La fusion Paramount Skydance et Warner Bros validée, l’Europe reste prudente
Après huit mois d’examen, les autorités américaines ont donné leur feu vert à une fusion estimée à 95 milliards d’euros entre deux géants d’Hollywood.
Le principal verrou réglementaire vient de sauter dans l’une des plus importantes opérations de consolidation jamais envisagées à Hollywood. Le ministère de la Justice américain a validé, vendredi 12 juin, le rachat de Warner Bros Discovery par Paramount Skydance, une transaction estimée à environ 111 milliards de dollars (près de 95 milliards d’euros). Une décision qui ouvre la voie à la création d’un géant mondial du divertissement, malgré les inquiétudes persistantes dans l’industrie.
Le feu vert du régulateur américain
Après huit mois d’enquête, le United States Department of Justice a estimé que l’opération n’était « pas susceptible de nuire à la concurrence ni aux consommateurs américains » sur les marchés du streaming, de la télévision et de la production cinématographique.
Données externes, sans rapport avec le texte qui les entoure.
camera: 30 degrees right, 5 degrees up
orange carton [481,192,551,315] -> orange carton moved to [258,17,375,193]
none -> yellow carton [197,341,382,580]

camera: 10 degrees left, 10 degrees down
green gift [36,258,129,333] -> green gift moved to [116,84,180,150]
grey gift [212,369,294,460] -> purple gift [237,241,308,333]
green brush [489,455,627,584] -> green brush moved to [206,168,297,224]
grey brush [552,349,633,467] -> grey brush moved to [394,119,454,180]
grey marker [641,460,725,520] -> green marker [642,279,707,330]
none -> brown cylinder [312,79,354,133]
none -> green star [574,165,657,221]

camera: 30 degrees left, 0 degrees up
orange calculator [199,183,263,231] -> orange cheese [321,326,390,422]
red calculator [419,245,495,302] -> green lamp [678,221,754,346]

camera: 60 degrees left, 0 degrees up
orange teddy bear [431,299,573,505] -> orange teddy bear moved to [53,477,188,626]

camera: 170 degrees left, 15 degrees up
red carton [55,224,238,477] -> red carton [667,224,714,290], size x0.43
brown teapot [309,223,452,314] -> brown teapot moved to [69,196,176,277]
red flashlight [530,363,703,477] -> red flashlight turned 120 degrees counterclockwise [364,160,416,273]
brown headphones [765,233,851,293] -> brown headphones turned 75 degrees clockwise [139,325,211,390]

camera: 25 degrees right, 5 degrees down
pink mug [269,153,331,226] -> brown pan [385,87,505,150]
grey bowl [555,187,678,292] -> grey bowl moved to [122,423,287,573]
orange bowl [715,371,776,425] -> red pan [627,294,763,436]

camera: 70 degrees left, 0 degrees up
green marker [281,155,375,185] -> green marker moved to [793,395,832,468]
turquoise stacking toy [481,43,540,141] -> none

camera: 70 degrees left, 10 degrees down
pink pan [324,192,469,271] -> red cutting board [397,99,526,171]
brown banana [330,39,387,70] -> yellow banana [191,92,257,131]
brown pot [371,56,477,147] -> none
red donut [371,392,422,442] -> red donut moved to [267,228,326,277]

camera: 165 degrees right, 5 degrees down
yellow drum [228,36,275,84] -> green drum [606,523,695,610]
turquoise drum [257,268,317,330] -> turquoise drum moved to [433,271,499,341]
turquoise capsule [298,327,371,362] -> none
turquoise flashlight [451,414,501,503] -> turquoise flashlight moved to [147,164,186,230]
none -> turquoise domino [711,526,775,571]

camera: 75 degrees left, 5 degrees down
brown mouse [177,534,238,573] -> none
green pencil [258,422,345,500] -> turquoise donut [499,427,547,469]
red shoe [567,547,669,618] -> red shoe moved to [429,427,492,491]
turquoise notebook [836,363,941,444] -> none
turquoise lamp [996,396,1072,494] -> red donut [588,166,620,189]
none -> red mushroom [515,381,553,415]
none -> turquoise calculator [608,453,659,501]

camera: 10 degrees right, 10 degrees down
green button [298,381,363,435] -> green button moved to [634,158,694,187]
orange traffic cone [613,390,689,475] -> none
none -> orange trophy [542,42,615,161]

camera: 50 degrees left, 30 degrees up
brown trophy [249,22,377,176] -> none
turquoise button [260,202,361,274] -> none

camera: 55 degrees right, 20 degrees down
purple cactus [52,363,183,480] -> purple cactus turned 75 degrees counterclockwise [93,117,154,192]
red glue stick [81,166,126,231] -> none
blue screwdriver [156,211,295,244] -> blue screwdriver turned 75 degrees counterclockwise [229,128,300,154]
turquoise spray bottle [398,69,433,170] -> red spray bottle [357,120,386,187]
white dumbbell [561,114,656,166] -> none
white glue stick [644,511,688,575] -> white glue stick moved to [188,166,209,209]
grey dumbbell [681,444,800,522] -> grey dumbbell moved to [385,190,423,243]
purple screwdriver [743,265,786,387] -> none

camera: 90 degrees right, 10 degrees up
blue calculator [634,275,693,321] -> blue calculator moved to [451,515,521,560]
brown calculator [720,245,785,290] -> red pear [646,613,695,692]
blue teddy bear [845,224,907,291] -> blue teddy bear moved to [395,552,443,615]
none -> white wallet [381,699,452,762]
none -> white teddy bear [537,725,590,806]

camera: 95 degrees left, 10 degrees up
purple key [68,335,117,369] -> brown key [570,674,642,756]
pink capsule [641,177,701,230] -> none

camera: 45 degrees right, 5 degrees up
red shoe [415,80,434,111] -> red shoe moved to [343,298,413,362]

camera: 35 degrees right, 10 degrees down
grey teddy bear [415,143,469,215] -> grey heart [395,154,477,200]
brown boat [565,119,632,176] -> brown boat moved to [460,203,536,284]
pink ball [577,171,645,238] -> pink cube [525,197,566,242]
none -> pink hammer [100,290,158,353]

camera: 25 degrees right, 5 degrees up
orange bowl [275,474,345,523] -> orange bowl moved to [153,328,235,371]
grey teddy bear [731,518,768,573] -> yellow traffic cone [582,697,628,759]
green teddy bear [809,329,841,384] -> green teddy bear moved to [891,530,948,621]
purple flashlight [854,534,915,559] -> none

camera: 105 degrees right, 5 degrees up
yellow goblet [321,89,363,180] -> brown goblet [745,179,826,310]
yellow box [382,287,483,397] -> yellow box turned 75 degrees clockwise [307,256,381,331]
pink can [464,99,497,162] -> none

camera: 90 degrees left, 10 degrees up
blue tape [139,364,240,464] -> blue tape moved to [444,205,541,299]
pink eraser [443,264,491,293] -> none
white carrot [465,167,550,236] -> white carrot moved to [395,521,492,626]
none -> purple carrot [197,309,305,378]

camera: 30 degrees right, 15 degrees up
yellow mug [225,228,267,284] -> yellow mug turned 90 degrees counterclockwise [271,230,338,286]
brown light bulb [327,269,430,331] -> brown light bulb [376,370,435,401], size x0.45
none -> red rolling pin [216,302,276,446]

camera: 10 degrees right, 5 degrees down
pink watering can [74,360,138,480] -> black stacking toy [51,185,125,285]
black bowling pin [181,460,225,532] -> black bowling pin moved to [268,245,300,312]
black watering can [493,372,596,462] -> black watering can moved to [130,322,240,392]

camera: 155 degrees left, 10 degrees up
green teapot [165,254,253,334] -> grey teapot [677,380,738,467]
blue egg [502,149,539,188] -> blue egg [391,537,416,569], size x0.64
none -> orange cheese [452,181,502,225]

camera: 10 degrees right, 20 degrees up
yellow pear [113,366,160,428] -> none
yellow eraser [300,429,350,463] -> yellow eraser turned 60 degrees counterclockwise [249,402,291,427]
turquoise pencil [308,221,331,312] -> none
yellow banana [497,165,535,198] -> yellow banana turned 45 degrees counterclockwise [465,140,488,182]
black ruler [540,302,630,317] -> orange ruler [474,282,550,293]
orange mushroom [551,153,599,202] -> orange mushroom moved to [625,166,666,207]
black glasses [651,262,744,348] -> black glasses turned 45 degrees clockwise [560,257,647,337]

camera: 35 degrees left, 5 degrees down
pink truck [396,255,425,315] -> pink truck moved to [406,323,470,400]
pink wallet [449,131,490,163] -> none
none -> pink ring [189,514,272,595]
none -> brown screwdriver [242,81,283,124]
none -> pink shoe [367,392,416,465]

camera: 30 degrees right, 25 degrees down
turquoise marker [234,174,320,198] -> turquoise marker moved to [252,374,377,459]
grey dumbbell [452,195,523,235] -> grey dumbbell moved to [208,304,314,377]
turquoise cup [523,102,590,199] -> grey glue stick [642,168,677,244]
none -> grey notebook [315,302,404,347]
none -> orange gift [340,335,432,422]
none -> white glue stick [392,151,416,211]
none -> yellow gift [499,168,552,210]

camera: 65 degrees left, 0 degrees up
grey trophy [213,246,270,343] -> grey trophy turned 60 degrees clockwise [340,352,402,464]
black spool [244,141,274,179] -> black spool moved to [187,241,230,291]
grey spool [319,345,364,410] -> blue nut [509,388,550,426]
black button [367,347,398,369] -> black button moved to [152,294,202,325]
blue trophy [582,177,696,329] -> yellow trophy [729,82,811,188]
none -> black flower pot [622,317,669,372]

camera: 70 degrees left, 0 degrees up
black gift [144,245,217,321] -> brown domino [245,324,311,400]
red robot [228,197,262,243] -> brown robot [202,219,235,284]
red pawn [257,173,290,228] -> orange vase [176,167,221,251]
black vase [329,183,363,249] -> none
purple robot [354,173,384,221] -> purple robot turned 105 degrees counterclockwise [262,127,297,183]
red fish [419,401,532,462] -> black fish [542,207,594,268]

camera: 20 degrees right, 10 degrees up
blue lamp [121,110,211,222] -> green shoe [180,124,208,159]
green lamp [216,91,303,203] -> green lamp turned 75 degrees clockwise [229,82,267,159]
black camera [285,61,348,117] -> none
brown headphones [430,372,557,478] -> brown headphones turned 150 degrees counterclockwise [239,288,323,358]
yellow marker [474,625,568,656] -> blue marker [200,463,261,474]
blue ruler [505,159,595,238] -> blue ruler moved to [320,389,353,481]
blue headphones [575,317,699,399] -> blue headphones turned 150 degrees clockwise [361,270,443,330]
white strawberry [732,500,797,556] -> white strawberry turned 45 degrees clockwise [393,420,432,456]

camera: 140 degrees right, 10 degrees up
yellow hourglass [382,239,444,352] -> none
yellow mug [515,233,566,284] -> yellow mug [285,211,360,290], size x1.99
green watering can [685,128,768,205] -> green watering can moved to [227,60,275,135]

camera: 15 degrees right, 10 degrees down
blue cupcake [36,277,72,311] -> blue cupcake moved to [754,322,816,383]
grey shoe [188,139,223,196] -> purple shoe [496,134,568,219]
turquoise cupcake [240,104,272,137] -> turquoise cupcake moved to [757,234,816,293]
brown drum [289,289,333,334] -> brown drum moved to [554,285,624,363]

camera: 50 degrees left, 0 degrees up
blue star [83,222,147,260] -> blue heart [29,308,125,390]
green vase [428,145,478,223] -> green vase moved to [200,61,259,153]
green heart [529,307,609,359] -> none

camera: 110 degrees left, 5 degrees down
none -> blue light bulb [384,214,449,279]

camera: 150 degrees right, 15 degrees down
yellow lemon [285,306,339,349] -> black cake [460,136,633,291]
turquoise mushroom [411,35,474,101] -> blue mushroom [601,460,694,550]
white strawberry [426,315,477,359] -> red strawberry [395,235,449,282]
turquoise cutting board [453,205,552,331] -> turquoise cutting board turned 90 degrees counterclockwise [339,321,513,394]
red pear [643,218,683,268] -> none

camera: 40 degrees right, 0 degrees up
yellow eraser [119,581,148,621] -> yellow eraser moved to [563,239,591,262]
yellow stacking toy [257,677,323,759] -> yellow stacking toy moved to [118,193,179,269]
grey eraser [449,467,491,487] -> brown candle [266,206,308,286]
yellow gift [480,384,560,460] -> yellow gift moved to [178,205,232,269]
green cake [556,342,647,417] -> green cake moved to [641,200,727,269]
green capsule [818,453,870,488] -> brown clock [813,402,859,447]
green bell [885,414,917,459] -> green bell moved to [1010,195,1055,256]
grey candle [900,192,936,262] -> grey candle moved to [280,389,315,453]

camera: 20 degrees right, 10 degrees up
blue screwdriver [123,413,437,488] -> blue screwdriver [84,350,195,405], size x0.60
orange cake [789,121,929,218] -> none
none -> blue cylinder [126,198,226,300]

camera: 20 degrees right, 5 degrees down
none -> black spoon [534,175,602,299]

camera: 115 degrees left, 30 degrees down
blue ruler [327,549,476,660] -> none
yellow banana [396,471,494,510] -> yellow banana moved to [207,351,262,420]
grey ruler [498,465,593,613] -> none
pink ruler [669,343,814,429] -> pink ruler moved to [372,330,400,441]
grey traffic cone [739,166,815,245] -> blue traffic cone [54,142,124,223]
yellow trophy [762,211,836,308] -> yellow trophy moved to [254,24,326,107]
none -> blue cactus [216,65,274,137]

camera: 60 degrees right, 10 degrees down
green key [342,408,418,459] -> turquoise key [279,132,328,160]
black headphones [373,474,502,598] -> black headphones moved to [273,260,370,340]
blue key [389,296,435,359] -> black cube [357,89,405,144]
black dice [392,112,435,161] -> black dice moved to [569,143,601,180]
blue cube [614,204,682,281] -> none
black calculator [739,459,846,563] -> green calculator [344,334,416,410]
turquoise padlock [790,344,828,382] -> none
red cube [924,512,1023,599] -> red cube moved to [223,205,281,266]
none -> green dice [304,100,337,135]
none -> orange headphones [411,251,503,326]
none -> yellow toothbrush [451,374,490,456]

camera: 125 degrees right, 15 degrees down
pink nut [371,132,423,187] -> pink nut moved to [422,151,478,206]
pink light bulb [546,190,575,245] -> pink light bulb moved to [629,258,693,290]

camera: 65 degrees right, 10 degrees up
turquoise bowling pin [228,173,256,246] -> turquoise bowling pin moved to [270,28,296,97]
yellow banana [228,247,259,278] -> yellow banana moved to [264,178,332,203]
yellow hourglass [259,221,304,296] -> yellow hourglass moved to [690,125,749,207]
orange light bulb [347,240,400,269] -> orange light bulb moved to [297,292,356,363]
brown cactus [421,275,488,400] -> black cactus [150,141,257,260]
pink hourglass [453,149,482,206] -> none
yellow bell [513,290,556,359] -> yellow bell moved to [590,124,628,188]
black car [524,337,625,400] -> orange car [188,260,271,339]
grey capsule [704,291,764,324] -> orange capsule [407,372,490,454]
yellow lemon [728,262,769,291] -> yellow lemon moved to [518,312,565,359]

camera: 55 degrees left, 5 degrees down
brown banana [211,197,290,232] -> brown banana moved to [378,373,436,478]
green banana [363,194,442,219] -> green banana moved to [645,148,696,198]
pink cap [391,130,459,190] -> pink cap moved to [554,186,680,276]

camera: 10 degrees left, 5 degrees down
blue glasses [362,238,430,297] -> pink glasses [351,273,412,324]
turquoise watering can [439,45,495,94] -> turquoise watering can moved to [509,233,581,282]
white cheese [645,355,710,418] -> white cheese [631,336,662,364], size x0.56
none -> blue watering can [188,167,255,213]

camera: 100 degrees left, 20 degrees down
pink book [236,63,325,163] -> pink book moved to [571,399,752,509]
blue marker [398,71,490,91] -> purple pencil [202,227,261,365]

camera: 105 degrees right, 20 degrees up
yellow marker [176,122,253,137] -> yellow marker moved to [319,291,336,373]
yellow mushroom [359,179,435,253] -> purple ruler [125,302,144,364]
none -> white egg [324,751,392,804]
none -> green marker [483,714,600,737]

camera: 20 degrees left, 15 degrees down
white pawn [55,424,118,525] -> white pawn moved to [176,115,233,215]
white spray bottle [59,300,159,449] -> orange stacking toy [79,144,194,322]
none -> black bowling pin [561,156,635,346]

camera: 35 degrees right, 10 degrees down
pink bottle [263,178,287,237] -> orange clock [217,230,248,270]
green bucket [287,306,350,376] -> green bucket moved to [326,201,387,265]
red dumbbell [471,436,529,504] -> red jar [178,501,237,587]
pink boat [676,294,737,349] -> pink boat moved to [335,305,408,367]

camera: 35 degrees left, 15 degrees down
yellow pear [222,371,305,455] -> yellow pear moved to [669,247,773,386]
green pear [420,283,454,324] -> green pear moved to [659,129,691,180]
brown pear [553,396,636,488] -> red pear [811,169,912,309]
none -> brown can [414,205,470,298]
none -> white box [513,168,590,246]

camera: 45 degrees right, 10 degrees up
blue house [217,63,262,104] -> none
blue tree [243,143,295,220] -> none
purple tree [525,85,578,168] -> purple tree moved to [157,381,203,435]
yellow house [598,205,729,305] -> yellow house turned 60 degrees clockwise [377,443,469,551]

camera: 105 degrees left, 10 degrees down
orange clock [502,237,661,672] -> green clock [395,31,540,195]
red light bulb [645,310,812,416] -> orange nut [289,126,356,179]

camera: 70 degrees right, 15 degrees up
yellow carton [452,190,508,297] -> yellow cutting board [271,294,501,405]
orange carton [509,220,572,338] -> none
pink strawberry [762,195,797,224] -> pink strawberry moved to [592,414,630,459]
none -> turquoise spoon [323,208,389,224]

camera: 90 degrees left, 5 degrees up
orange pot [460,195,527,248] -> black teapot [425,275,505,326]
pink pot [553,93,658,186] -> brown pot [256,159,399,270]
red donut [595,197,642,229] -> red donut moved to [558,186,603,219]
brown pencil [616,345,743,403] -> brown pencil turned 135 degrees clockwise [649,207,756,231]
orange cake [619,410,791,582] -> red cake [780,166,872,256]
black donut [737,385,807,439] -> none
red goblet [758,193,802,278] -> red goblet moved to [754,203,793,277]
L’autorité antitrust considère au contraire que cette fusion pourrait renforcer la concurrence face aux leaders du secteur, sans exiger de cessions d’actifs. Elle estime que l’opération est susceptible de « créer des bénéfices pour les consommateurs et les travailleurs américains », selon son communiqué.
Cette fusion réunirait deux acteurs historiques d’Hollywood aux catalogues complémentaires. Côté Paramount Skydance, on retrouve notamment la chaîne CBS ainsi que des franchises comme Mission Impossible ou Star Trek. De l’autre, Warner Bros Discovery apporte la chaîne CNN, l’univers Harry Potter, DC Comics, ainsi que la plateforme HBO Max. L’ensemble donnerait naissance à un groupe disposant d’un catalogue particulièrement vaste et d’une puissance de distribution renforcée, avec près de 200 millions d’abonnés revendiqués par Paramount via ses services de streaming.
Pour les autorités américaines, cette consolidation pourrait permettre de rééquilibrer un marché dominé par les géants du streaming que sont Netflix, Amazon et Disney+. Paramount et Warner Bros, considérés comme des entrants plus tardifs dans la course au streaming par abonnement, espèrent ainsi créer une alternative capable de rivaliser avec ces leaders mondiaux.
Des inquiétudes demeurent, aux USA et en Europe
Si le régulateur fédéral a donné son accord, l’opération ne fait pas consensus dans l’industrie. Plusieurs acteurs d’Hollywood redoutent que cette fusion d’ampleur entraîne des suppressions d’emplois et une restructuration massive des studios. Le ministère de la Justice américain a toutefois écarté ces inquiétudes du champ de l’analyse concurrentielle, estimant que les « préoccupations en matière d’emploi ne soulèvent pas de problèmes relevant du droit de la concurrence ».
Malgré ce feu vert majeur, la fusion n’est pas encore totalement sécurisée. Plusieurs États américains envisagent de contester l’opération devant la justice, tandis que des régulateurs étrangers, notamment au Royaume-Uni et en Europe, continuent d’examiner ses implications. L’opération, validée par les actionnaires de Warner Bros Discovery en avril, pourrait ainsi encore connaître des rebondissements avant sa finalisation, dans un contexte où la consolidation des grands studios redessine profondément l’industrie mondiale du divertissement.